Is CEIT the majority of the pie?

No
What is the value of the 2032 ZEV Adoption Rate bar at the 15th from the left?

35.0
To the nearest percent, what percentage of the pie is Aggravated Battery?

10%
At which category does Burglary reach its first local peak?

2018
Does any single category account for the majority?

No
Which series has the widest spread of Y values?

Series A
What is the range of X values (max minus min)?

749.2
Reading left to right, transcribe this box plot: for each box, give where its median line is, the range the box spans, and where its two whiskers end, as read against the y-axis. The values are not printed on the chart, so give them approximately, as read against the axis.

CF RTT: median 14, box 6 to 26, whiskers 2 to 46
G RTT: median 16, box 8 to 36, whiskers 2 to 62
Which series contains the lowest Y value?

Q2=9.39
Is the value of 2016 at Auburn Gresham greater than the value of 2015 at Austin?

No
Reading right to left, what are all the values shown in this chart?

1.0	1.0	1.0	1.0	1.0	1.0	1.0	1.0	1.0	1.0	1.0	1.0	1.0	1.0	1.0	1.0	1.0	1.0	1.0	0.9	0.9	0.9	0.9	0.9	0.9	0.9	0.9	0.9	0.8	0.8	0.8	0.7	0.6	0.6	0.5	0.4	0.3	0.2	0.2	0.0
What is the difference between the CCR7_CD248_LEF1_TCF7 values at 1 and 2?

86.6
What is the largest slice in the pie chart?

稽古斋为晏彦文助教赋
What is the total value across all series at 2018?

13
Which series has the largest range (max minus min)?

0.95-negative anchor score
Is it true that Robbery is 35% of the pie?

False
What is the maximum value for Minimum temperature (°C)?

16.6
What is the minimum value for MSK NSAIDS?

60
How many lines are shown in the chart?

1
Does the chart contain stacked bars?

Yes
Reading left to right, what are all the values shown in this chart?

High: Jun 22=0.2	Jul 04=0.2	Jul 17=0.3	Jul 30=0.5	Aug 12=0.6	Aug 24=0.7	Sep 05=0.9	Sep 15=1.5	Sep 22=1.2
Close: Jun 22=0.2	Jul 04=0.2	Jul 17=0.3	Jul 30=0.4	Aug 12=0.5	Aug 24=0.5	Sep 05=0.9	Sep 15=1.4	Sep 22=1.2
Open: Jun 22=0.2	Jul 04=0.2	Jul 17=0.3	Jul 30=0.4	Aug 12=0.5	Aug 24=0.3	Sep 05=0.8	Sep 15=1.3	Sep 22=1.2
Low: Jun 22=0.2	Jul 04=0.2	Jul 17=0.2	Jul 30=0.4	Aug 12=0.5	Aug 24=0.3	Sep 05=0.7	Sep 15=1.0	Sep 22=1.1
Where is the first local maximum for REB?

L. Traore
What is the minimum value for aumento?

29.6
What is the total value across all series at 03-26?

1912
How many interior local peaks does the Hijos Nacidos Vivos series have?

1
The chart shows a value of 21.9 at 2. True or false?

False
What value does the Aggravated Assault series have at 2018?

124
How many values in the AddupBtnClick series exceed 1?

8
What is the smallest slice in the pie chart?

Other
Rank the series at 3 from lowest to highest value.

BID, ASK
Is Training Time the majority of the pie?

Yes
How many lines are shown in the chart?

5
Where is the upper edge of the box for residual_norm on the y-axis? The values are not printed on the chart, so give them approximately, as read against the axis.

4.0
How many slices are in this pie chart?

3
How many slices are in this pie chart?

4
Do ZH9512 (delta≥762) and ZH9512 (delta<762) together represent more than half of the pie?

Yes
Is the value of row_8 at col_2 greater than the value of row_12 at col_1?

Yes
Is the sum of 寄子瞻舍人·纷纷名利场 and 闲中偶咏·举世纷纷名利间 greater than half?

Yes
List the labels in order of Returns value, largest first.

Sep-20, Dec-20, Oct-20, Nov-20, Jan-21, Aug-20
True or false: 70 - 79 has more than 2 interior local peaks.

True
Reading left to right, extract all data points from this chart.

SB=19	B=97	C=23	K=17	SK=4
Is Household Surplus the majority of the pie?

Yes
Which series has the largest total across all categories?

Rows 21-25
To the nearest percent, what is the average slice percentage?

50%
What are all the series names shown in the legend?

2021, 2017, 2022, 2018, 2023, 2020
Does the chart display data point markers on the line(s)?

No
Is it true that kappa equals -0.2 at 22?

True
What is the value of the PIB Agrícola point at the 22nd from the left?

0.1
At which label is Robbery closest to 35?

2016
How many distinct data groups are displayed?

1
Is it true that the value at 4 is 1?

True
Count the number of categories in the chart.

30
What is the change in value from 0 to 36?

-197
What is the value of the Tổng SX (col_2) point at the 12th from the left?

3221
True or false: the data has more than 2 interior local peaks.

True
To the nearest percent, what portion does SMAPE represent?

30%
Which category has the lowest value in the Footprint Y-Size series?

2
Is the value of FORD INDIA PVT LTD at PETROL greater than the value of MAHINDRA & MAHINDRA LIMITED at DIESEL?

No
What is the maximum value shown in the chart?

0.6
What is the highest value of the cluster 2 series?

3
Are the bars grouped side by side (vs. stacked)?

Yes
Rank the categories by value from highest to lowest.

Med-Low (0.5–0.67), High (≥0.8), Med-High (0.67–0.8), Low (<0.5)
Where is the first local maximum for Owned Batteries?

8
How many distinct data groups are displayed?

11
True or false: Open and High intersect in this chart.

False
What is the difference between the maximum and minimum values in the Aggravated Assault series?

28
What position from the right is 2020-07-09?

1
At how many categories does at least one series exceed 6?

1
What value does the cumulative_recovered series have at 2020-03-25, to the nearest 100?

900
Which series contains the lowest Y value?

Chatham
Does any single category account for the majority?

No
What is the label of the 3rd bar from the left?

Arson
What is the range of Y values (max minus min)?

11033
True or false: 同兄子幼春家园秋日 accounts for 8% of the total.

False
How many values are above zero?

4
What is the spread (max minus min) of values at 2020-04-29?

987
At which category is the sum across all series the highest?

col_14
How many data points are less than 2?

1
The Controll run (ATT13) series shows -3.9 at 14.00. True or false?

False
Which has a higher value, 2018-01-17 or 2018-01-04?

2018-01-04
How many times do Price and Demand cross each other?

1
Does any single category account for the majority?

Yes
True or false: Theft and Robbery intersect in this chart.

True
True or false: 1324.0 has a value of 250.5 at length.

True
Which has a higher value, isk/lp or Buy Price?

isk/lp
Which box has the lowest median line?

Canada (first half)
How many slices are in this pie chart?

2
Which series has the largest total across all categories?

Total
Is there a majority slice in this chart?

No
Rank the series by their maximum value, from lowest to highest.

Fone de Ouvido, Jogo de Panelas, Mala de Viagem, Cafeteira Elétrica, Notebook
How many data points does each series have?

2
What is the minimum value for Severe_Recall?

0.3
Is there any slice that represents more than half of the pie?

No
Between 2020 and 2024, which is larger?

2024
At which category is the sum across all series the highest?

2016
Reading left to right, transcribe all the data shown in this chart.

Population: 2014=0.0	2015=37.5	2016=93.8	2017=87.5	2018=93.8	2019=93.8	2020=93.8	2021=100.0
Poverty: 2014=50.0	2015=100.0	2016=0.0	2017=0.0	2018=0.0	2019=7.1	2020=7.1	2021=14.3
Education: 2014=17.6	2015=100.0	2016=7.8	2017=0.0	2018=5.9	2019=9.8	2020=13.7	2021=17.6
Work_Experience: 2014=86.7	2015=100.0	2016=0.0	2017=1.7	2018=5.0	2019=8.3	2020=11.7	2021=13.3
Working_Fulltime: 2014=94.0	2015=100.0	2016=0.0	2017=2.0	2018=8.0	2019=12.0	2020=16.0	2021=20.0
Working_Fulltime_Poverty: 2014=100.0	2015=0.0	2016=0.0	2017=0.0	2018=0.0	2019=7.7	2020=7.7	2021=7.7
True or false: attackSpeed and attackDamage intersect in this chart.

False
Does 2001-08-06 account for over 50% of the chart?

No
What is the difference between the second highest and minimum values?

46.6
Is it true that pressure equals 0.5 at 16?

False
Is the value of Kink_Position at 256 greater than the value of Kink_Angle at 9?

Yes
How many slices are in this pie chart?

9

++++

Requirement >> Copy the records word for word, starting at the first line and going on through the line that contains "What is the difference between the CCR7_CD248_LEF1_TCF7".

Answer >>
Is CEIT the majority of the pie?

No
What is the value of the 2032 ZEV Adoption Rate bar at the 15th from the left?

35.0
To the nearest percent, what percentage of the pie is Aggravated Battery?

10%
At which category does Burglary reach its first local peak?

2018
Does any single category account for the majority?

No
Which series has the widest spread of Y values?

Series A
What is the range of X values (max minus min)?

749.2
Reading left to right, transcribe this box plot: for each box, give where its median line is, the range the box spans, and where its two whiskers end, as read against the y-axis. The values are not printed on the chart, so give them approximately, as read against the axis.

CF RTT: median 14, box 6 to 26, whiskers 2 to 46
G RTT: median 16, box 8 to 36, whiskers 2 to 62
Which series contains the lowest Y value?

Q2=9.39
Is the value of 2016 at Auburn Gresham greater than the value of 2015 at Austin?

No
Reading right to left, what are all the values shown in this chart?

1.0	1.0	1.0	1.0	1.0	1.0	1.0	1.0	1.0	1.0	1.0	1.0	1.0	1.0	1.0	1.0	1.0	1.0	1.0	0.9	0.9	0.9	0.9	0.9	0.9	0.9	0.9	0.9	0.8	0.8	0.8	0.7	0.6	0.6	0.5	0.4	0.3	0.2	0.2	0.0
What is the difference between the CCR7_CD248_LEF1_TCF7 values at 1 and 2?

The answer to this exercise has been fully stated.